A transaction is a group of SQL operations that execute as a single unit. Transactions are the mechanism that ensures data stays consistent even when multiple operations happen concurrently or when failures occur. ACID is the set of properties that guarantee this.

PropertyGuarantee
AtomicityAll operations succeed or all are rolled back — no partial updates
ConsistencyA transaction brings the DB from one valid state to another, respecting all constraints
IsolationConcurrent transactions don't interfere with each other (appear to execute serially)
DurabilityOnce committed, a transaction's effects persist even if the system crashes immediately after
-- Classic bank transfer: debit one account, credit another
BEGIN;
  UPDATE accounts SET balance = balance - 500 WHERE id = 1;  -- debit
  UPDATE accounts SET balance = balance + 500 WHERE id = 2;  -- credit
COMMIT;
-- If anything fails between BEGIN and COMMIT, ROLLBACK reverts both changes

Isolation Levels

LevelDirty ReadNon-repeatable ReadPhantom Read
Read UncommittedYesYesYes
Read CommittedNoYesYes
Repeatable ReadNoNoYes
SerializableNoNoNo

Indexing

An index is a data structure that allows the DB to find rows matching a condition without scanning the entire table. Without an index, a query like WHERE email = 'a@b.com' scans every row — O(n). With an index on email, it's O(log n).

Most databases use B-tree indexes by default — balanced tree, good for equality and range queries. Hash indexes are O(1) for equality but useless for ranges. Full-text indexes enable efficient text search.

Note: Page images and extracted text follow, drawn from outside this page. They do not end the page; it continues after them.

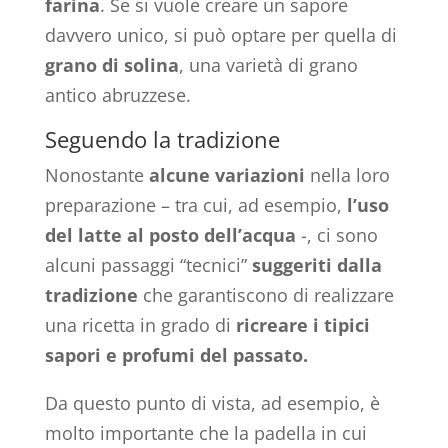
farina
. Se si vuole creare un sapore
davvero unico, si può optare per quella di
grano di solina
, una varietà di grano
antico abruzzese.
Seguendo la tradizione
Nonostante
alcune variazioni
nella loro
preparazione – tra cui, ad esempio,
l’uso
del latte al
posto dell’acqua
-, ci sono
alcuni passaggi “tecnici”
suggeriti dalla
tradizione
che garantiscono di realizzare
una ricetta in grado di
ricreare i tipici
sapori e profumi del passato.
Da questo punto di vista, ad esempio, è
molto importante che la padella in cui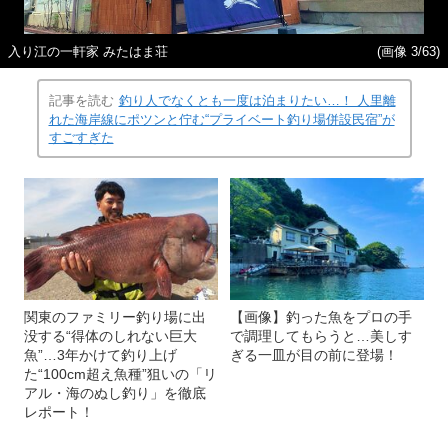
入り江の一軒家 みたはま荘
(画像 3/63)
記事を読む
釣り人でなくとも一度は泊まりたい…！ 人里離
れた海岸線にポツンと佇む“プライベート釣り場併設民宿”が
すごすぎた
関東のファミリー釣り場に出
【画像】釣った魚をプロの手
没する“得体のしれない巨大
で調理してもらうと…美しす
魚”…3年かけて釣り上げ
ぎる一皿が目の前に登場！
た“100cm超え魚種”狙いの「リ
アル・海のぬし釣り」を徹底
レポート！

CREATE INDEX idx_users_email ON users(email);
CREATE INDEX idx_orders_user_date ON orders(user_id, created_at);  -- composite index

-- Index usage rules:
-- 1. Index on columns used in WHERE, JOIN, ORDER BY, GROUP BY
-- 2. Composite index: leftmost prefix rule — (a, b, c) helps WHERE a=? and WHERE a=? AND b=?
--    but NOT WHERE b=? alone
-- 3. SELECT * forces table scan even with index; select specific columns
-- 4. Low-cardinality columns (booleans) — not worth indexing; DB will skip it

EXPLAIN ANALYZE SELECT * FROM orders WHERE user_id = 42;  -- inspect query plan

NoSQL Overview

NoSQL databases trade relational constraints for scalability, flexibility, or specific query patterns. There is no single NoSQL model — the term covers four distinct paradigms.

TypeModelExamplesBest for
DocumentJSON-like documentsMongoDB, FirestoreFlexible schemas, nested data
Key-ValueHash map at scaleRedis, DynamoDBCaching, sessions, leaderboards
Column-FamilyRows with dynamic columnsCassandra, HBaseWrite-heavy, time-series, wide tables
GraphNodes and edgesNeo4j, NeptuneSocial graphs, recommendation engines

Key Takeaways

  • Understand the four JOIN types — INNER, LEFT, RIGHT, FULL OUTER. LEFT JOIN is the most commonly used.
  • Normalise to 3NF for write-heavy systems; denormalise strategically for read performance.
  • ACID transactions prevent data corruption in concurrent systems. Know what each letter means.
  • Index on columns used in WHERE, JOIN, ORDER BY. Composite indexes follow the leftmost prefix rule.
  • NoSQL is not a replacement for SQL — pick based on data model and access pattern, not hype.